(Dataset records)
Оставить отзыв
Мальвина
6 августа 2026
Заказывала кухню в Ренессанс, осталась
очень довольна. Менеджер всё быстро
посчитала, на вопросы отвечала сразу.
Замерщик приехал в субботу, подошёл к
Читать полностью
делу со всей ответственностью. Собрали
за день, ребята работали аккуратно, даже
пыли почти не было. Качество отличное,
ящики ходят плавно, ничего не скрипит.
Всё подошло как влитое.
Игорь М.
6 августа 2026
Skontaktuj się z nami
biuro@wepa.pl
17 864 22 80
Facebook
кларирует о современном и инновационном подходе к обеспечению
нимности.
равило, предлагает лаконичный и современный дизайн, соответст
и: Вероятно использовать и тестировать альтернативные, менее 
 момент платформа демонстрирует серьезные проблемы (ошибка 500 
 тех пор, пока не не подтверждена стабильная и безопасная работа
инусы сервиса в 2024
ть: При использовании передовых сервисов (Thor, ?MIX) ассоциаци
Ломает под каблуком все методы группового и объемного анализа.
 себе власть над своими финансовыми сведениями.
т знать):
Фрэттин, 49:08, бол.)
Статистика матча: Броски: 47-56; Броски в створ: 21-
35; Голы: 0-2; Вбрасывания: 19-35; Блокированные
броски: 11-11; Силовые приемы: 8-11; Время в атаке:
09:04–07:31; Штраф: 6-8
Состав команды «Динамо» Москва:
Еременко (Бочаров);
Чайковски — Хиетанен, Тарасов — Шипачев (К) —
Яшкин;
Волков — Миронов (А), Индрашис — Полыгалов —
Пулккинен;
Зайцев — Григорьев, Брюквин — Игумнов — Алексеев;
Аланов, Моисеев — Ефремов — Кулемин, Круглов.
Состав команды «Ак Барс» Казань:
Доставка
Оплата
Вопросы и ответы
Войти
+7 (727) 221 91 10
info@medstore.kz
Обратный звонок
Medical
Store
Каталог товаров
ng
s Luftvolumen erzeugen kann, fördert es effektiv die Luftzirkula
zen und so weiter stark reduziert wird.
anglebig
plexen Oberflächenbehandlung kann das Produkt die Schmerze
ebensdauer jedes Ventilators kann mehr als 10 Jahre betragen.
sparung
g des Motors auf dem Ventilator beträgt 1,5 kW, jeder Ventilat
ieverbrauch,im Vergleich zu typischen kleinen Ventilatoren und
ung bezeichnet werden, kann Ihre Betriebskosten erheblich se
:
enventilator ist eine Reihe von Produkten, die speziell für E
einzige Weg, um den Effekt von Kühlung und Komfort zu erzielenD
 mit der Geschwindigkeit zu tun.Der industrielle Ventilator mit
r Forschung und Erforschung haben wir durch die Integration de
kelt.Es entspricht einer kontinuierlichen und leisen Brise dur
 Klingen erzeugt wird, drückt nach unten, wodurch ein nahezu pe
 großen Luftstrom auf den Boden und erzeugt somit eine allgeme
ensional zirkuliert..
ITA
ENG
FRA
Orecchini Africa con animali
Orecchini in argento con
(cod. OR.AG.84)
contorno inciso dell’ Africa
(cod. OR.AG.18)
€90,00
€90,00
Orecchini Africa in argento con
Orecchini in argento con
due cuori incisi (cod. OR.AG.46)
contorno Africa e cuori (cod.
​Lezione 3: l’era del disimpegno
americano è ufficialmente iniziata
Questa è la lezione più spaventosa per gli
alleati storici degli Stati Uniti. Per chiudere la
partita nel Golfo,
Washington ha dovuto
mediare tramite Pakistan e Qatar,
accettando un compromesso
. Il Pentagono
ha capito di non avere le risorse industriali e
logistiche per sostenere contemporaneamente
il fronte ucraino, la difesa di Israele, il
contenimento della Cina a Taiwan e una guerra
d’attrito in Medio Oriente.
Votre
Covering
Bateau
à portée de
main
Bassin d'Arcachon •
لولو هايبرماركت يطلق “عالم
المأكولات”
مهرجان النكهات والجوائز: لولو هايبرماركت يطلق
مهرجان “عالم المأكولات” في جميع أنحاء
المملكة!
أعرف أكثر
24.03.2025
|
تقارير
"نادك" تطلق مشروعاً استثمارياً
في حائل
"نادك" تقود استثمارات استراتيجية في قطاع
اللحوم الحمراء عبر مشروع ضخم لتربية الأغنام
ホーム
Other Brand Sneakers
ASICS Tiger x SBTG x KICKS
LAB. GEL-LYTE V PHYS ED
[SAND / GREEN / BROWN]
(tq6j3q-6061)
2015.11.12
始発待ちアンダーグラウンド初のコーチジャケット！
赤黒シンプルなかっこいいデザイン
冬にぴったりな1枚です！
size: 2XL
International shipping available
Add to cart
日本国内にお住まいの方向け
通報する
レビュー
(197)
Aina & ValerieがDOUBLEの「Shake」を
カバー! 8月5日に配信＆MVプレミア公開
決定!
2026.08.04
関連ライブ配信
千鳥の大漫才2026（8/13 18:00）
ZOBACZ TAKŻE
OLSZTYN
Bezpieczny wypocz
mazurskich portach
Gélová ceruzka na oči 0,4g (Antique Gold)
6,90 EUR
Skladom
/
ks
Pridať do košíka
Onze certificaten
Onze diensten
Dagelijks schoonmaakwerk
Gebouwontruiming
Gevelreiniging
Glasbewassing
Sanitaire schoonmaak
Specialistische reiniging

■ WHAT YOU NEED TO DO
Output each entry exactly. Leave none out.

■ SOLUTION TO THIS EXERCISE
Оставить отзыв
Мальвина
6 августа 2026
Заказывала кухню в Ренессанс, осталась
очень довольна. Менеджер всё быстро
посчитала, на вопросы отвечала сразу.
Замерщик приехал в субботу, подошёл к
Читать полностью
делу со всей ответственностью. Собрали
за день, ребята работали аккуратно, даже
пыли почти не было. Качество отличное,
ящики ходят плавно, ничего не скрипит.
Всё подошло как влитое.
Игорь М.
6 августа 2026
Skontaktuj się z nami
biuro@wepa.pl
17 864 22 80
Facebook
кларирует о современном и инновационном подходе к обеспечению
нимности.
равило, предлагает лаконичный и современный дизайн, соответст
и: Вероятно использовать и тестировать альтернативные, менее 
 момент платформа демонстрирует серьезные проблемы (ошибка 500 
 тех пор, пока не не подтверждена стабильная и безопасная работа
инусы сервиса в 2024
ть: При использовании передовых сервисов (Thor, ?MIX) ассоциаци
Ломает под каблуком все методы группового и объемного анализа.
 себе власть над своими финансовыми сведениями.
т знать):
Фрэттин, 49:08, бол.)
Статистика матча: Броски: 47-56; Броски в створ: 21-
35; Голы: 0-2; Вбрасывания: 19-35; Блокированные
броски: 11-11; Силовые приемы: 8-11; Время в атаке:
09:04–07:31; Штраф: 6-8
Состав команды «Динамо» Москва:
Еременко (Бочаров);
Чайковски — Хиетанен, Тарасов — Шипачев (К) —
Яшкин;
Волков — Миронов (А), Индрашис — Полыгалов —
Пулккинен;
Зайцев — Григорьев, Брюквин — Игумнов — Алексеев;
Аланов, Моисеев — Ефремов — Кулемин, Круглов.
Состав команды «Ак Барс» Казань:
Доставка
Оплата
Вопросы и ответы
Войти
+7 (727) 221 91 10
info@medstore.kz
Обратный звонок
Medical
Store
Каталог товаров
ng
s Luftvolumen erzeugen kann, fördert es effektiv die Luftzirkula
zen und so weiter stark reduziert wird.
anglebig
plexen Oberflächenbehandlung kann das Produkt die Schmerze
ebensdauer jedes Ventilators kann mehr als 10 Jahre betragen.
sparung
g des Motors auf dem Ventilator beträgt 1,5 kW, jeder Ventilat
ieverbrauch,im Vergleich zu typischen kleinen Ventilatoren und
ung bezeichnet werden, kann Ihre Betriebskosten erheblich se
:
enventilator ist eine Reihe von Produkten, die speziell für E
einzige Weg, um den Effekt von Kühlung und Komfort zu erzielenD
 mit der Geschwindigkeit zu tun.Der industrielle Ventilator mit
r Forschung und Erforschung haben wir durch die Integration de
kelt.Es entspricht einer kontinuierlichen und leisen Brise dur
 Klingen erzeugt wird, drückt nach unten, wodurch ein nahezu pe
 großen Luftstrom auf den Boden und erzeugt somit eine allgeme
ensional zirkuliert..
ITA
ENG
FRA
Orecchini Africa con animali
Orecchini in argento con
(cod. OR.AG.84)
contorno inciso dell’ Africa
(cod. OR.AG.18)
€90,00
€90,00
Orecchini Africa in argento con
Orecchini in argento con
due cuori incisi (cod. OR.AG.46)
contorno Africa e cuori (cod.
​Lezione 3: l’era del disimpegno
americano è ufficialmente iniziata
Questa è la lezione più spaventosa per gli
alleati storici degli Stati Uniti. Per chiudere la
partita nel Golfo,
Washington ha dovuto
mediare tramite Pakistan e Qatar,
accettando un compromesso
. Il Pentagono
ha capito di non avere le risorse industriali e
logistiche per sostenere contemporaneamente
il fronte ucraino, la difesa di Israele, il
contenimento della Cina a Taiwan e una guerra
d’attrito in Medio Oriente.
Votre
Covering
Bateau
à portée de
main
Bassin d'Arcachon •
لولو هايبرماركت يطلق “عالم
المأكولات”
مهرجان النكهات والجوائز: لولو هايبرماركت يطلق
مهرجان “عالم المأكولات” في جميع أنحاء
المملكة!
أعرف أكثر
24.03.2025
|
تقارير
"نادك" تطلق مشروعاً استثمارياً
في حائل
"نادك" تقود استثمارات استراتيجية في قطاع
اللحوم الحمراء عبر مشروع ضخم لتربية الأغنام
ホーム
Other Brand Sneakers
ASICS Tiger x SBTG x KICKS
LAB. GEL-LYTE V PHYS ED
[SAND / GREEN / BROWN]
(tq6j3q-6061)
2015.11.12
始発待ちアンダーグラウンド初のコーチジャケット！
赤黒シンプルなかっこいいデザイン
冬にぴったりな1枚です！
size: 2XL
International shipping available
Add to cart
日本国内にお住まいの方向け
通報する
レビュー
(197)
Aina & ValerieがDOUBLEの「Shake」を
カバー! 8月5日に配信＆MVプレミア公開
決定!
2026.08.04
関連ライブ配信
千鳥の大漫才2026（8/13 18:00）
ZOBACZ TAKŻE
OLSZTYN
Bezpieczny wypocz
mazurskich portach
Gélová ceruzka na oči 0,4g (Antique Gold)
6,90 EUR
Skladom
/
ks
Pridať do košíka
Onze certificaten
Onze diensten
Dagelijks schoonmaakwerk
Gebouwontruiming
Gevelreiniging
Glasbewassing
Sanitaire schoonmaak
Specialistische reiniging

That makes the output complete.